(The green alien looks friendly, but it is about to say that the galaxy is glutted with JDs, and that no reputable Space Law firm in the Universe would hire out of a black hole like Cleveland-Marshall).
Cleveland-Marshall College of Law includes among its faculty a smarty-pants named Mark J. Sundahl. As noted on his CV, Sundahl has a Ph.D. in Classics from Brown (2000), and a JD from UC-Hastings (2001). Sundahl became a law professor in 2004, following a couple of years in Big Law, and is now Associate Dean for Academic Affairs. When he is not professoring, Sundahl serves on various important-sounding advisory boards and is "of counsel" for a small local firm that represents aerospace and defense clients.
In general, I deplore the routine practice of law schools in offering law professorships to persons with extremely limited practice experience-- to persons who were, in fact, law students only a couple of years earlier. But I have to admit that Sundahl's combo of specialties--space law and ancient Athens--is pretty freaking cool. That is why it is a shame that Sundahl is a scammer.
In a promotional video for Cleveland-Marshall College of Law, Sundahl states that there is a "great deal of opportunity for employment in the law of out outer space." He also asserts that the study of space law provides practical "skills that are transferable." Here is a link to the video, and a transcription of the most obnoxious of his comments:
"The job opportunities [in space law] can be found both in governmental organizations, you could work for governmental organizations, agencies within the US government, you could work for nonprofit organizations that, for example, set best standards, best practices, for companies that are active in space, and governments that are active in space, you could work for any number of companies that manufacture space assets, for example manufacture satellites or launch vehicles or any of the many components that are integrated into these launch vehicles and satellites. And so there is a great deal of opportunity to find employment in the law of outer space and that is exactly what we’re are trying to prepare our students for. Because suddenly there are far more opportunities than there had been in the past. And we want to make sure that our students are trained in the field of space law so they can take advantage of these opportunities."
(Video at 2:46-3:42)
"The study of space law provides students with skills that are transferable. It seems like a very exotic, esoteric area of the law and many students might think it doesn’t have a practical application to their future career as lawyers, but that’s not the case.
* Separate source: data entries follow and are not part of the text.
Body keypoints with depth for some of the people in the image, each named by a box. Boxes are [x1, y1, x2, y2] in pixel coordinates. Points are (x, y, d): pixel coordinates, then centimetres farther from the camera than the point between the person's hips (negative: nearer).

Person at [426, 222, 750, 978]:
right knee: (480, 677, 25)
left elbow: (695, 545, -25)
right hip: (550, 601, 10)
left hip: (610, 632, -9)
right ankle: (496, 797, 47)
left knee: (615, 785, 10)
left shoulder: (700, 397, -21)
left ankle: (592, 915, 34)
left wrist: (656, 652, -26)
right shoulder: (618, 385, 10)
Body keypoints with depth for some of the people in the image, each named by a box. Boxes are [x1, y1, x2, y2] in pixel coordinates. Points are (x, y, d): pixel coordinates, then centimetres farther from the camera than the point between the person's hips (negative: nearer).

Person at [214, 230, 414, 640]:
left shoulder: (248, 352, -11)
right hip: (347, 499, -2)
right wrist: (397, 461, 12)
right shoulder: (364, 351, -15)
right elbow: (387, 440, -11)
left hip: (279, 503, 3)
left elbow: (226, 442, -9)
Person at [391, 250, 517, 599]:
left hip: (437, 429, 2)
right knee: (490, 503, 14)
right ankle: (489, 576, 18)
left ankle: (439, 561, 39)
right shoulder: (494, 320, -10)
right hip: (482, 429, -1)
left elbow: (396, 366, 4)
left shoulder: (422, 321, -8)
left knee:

There are a number of transferable skills. Because in the course of the class students have the opportunity to read treaties and interpret international treaties and also navigate complex domestic regulations... but the ability to read, interpret, and apply those regulations can serve a student well regardless of what field they go into."Throughout much of the video, Sundahl maintains a weird half-smile. So enigmatic, like a Mona Lisa of law school scam. Is he trying to be ingratiating? Is he just that pleased with himself? Is it an unconscious signal not to take him seriously?
(Video at 4:17-4:57)
Sundahl knows perfectly well that very few, if any, Cleveland-Marshall law graduates are going to "find employment in the law of outer space." In fact, Cleveland-Marshall's abysmal placement record establishes that most will not obtain any sort of full-time legal employment. A mere 76 out of 176 total graduates of the class of 2012 (43.2%) obtained bar-required full-time long-term nonsolo jobs within nine months of graduation--only 16 of whom joined firms with more than 25 lawyers, and none of whom obtained an Article III clerkship.  And though Sundahl yaps about job opportunities with "agencies within the US government, "it does not appear that Cleveland-Marshall's renown for training space law regulators, or regulators of any sort, has reached our nation's capital. Of the class 2011, only three graduates got jobs in DC, as opposed to 143 who remained in Ohio.  In 2012, fewer than three graduates landed jobs in DC. 
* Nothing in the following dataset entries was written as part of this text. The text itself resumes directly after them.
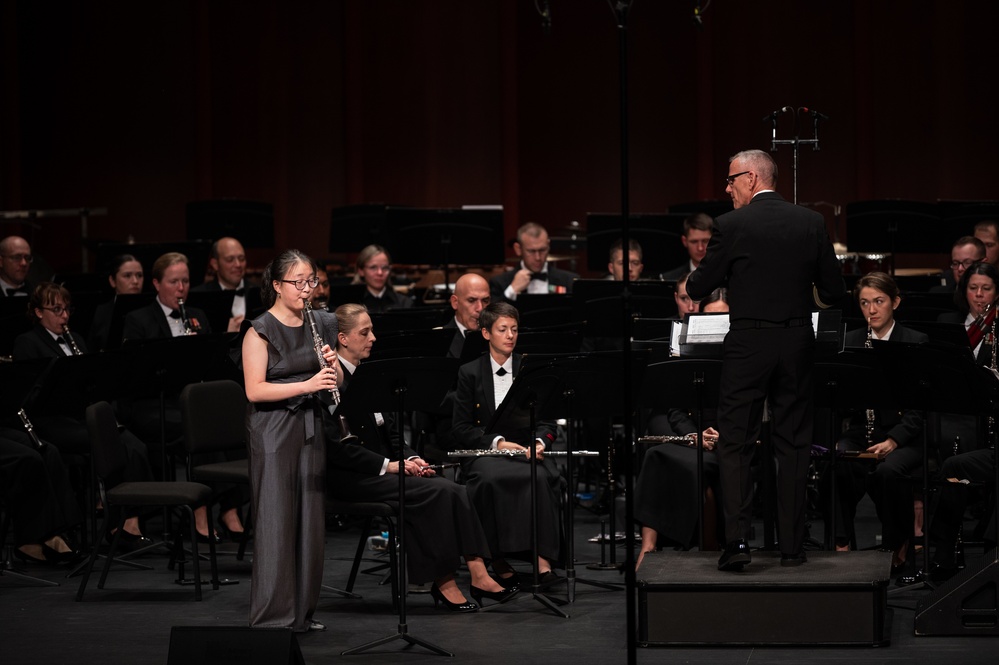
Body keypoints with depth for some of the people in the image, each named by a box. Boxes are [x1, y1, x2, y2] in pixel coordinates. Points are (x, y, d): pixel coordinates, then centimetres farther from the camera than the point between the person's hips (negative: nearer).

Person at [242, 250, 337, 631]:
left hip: (309, 427, 6)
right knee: (276, 520, -6)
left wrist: (332, 365, -6)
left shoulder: (320, 325, 10)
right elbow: (255, 389, -16)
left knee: (310, 519, 6)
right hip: (273, 431, -6)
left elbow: (333, 382, 16)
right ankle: (273, 615, -2)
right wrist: (308, 384, -24)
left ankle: (302, 611, 14)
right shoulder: (261, 331, -8)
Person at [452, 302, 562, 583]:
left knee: (542, 476, -35)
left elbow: (546, 420, 11)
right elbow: (461, 428, 2)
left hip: (526, 450, 1)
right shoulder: (469, 373, 9)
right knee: (490, 478, -38)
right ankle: (498, 555, -28)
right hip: (484, 452, -1)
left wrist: (540, 441, -12)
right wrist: (496, 442, -14)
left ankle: (542, 555, -34)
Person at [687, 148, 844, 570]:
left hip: (747, 345, -3)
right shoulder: (811, 223, 2)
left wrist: (693, 279, 19)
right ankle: (792, 546, 10)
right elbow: (833, 293, 4)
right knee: (793, 445, 10)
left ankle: (737, 542, -7)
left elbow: (698, 290, -3)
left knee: (735, 444, 4)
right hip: (797, 345, 3)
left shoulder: (731, 225, -9)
Would it be so terrible for Sundahl to tout his elective course in Space Law without suggesting that it leads to lucrative jobs or constitutes practical skills training? You know, just say that space law is an interesting thing to study and learn about, and that it involves international and administrative law, areas with which a law student should gain a certain familiarity.
There are a lot of deep, and perhaps insoluble, structural problems with our system of legal education. But there is one thing law professors could do right now, on their own, that would make an important difference: they could respect their students enough to address them in an honest and straightforward manner about career prospects. Or if that is too tall an order, just keep quiet and don't affirmatively deceive them.
notes and additional links.
(Cleveland-Marshall's 43.2% is way below the ABA average of 53.9%. However, there are no fewer than three law schools in Ohio with even worse placement numbers (Capital University, University of Akron, and University of Toledo) and one (Case Western) that is about the same. Even the best of Ohio's nine law schools-- Ohio State-- did not crack 59% in either 2011 or 2012. So the advice that scambloggers provide to most college kids-- Don't go to law school-- should probably include the addendum "especially in Ohio").